Virginia teachers and principals can explicitly mention prayer under the state's new mandatory moment of silence, Virginia Attorney General Mark L. Earley said Thursday, clarifying a memo issued this week that had left the issue in doubt.

The silence is to be used for prayer, meditation or another silent activity, and teachers can direct students to do so, Mr. Earley told The Washington Times Thursday.

"That moment of silence belongs to that student to exercise," Mr. Earley said. "If it is to pray, that is fine. If it is to do nothing, that is fine."

The question for state officials has been how much direction teachers and principals should give children regarding how they use the moment of silence.

Many proponents of the law wanted explicit instructions that the children could pray during the time, while opponents said that could be construed as coercion to pray.

That is why the memo, issued Tuesday by Jo Lynne DeMary, state superintendent of public instruction, prompted criticism and questions.

In the memo, Ms. DeMary suggests that teachers and principals simply say at the beginning of the day a moment of silence will commence.

Published media reports interpreted the guidelines to mean that teachers should not mention prayer. But the attorney general disagreed.

Mr. Earley said Thursday that although the memo's instructions are acceptable, it would also be acceptable if teachers told students they can pray, meditate or engage in other silent activities as they choose the language of the law.

"The purpose of this is to make sure the right of every pupil to the free exercise of religion is guaranteed," Mr. Earley said.

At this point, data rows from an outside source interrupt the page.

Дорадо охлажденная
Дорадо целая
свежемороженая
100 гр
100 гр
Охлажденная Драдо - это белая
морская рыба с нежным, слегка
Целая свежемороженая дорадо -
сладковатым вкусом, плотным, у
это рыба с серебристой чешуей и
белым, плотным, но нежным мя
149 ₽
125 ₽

Ms. DeMary also recommended that a copy of the law, which mentions prayer as one use of the silent period, be sent home so students and parents could be familiar with what is allowed and expected.

Ms. DeMary's memo was only a recommendation and local school systems will have the final say over how to implement the policy.

Ms. DeMary did not return a phone call Thursday.

Mr. Earley issued a statement late Wednesday after he felt the media reports misinterpreted the memo.

"The Virginia Education Department has not told school districts that they should 'avoid telling students they have the option to pray,' " Mr. Earley said in the statement.

Mr. Earley singled out The Washington Post report Wednesday, which he called "misleading and inaccurate."

The Washington Times also ran an article from the Associated Press that said schools should refrain from telling students they can pray during the silence.

The General Assembly overwhelmingly approved a change this year from the state's voluntary policy, which lets school systems decide whether they would have a period of silence, to a mandatory policy so that every school will open with a minute of silence.

The law charges the attorney general with defending it against challenges and most observers agree a challenge is probable.

Mr. Earley said he is comfortable defending the law and the instructions teachers may give to students.

"This law has been on the books in Virginia for a number of years and there are a number of schools in Virginia that have been implementing this for a number of years," Mr. Earley said.

Appomattox County is one of those districts, having instituted a moment of silence this school year under the previous voluntary state policy.

Superintendent Walter F. Krug said schools in the county hold their moment of silence in the middle of the school announcements, which are broadcast on the loudspeaker to every classroom.

Mr. Krug said the principal reads an announcement telling students the purpose of the silence: "As we begin our school day, let us take a few moments to reflect quietly on our day, our activities and what we hope to accomplish."

The school system has had no complaints so far, Mr. Krug said, and plans to continue with its moment of silence.

The state policy will take effect July 1, the same day as most of the laws passed during this year's session. Most students will be on vacation and only summer school students will be in class.